A Collection of 120 objects
Oakwood, felt, Steel
This collection is still in progress (Soon to be shown at B Galleria, Turku , FI)
On the one hand, this collection deals with the visual and haptic principles of design and aesthetics, and on the other hand, it revolves around the question of the authenticity of human interaction with objects. I borrowed the title of the show from Heidegger’s philosophy on being-in-the-world and experiencing the world through objects.

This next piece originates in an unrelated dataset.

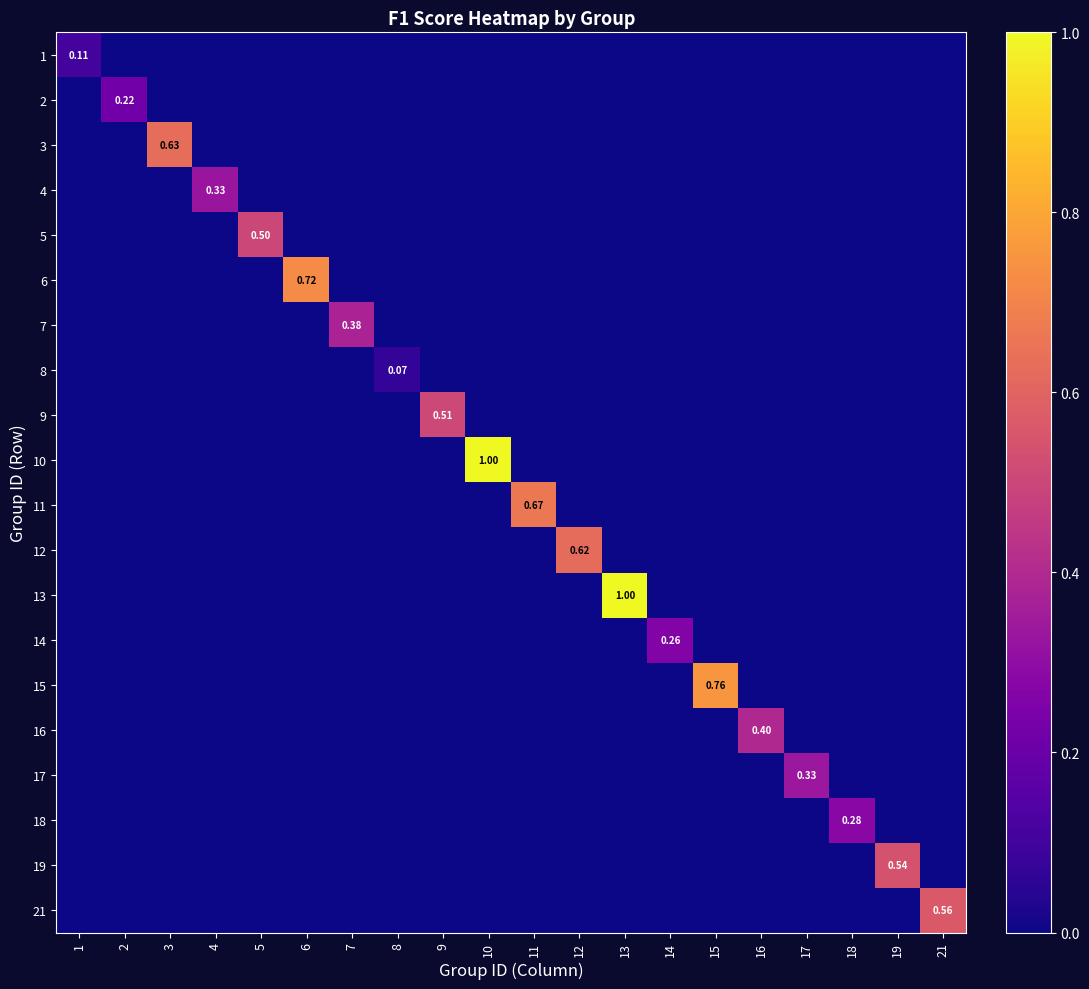

What is the total value across all series at 9?

0.5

He argues, that when the question of functionality is out of the way due to some reason, a ready-to-hand object turns into a present-at-hand object. By that, he means that when an object is capable of serving a function that it is built for, it would become transparent in the hands of the user and in the shadow of the purpose the user is pursuing. However, when something disrupts this functionality, the object would become conspicuous and reveals itself in our eyes. It is then that we would relate to that object as an alien thing that catches our attention in its own right. The object would announce its pure presence-at-hand rather than being ready as a means to accomplish a task. Thus, for me, present-at-hand refers to a rich experience of being fully present with an entity both physically and mentally.

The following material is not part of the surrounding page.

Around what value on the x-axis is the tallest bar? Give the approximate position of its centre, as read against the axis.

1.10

In this regard, the idea behind this collection is to draw attention to an authentic present-at-hand experience through a series of objects. It explores questions like: How does the mind perceive the shapes when it comes to interacting with these objects for the first time? Does it try to rely on the resemblance of the shapes with a familiar object and uses it as a reference for encountering and talking about them? Or is it possible to have a nonreferential encounter with them? How much our hands can act free from the dominance of the mind while interacting with objects? And so on.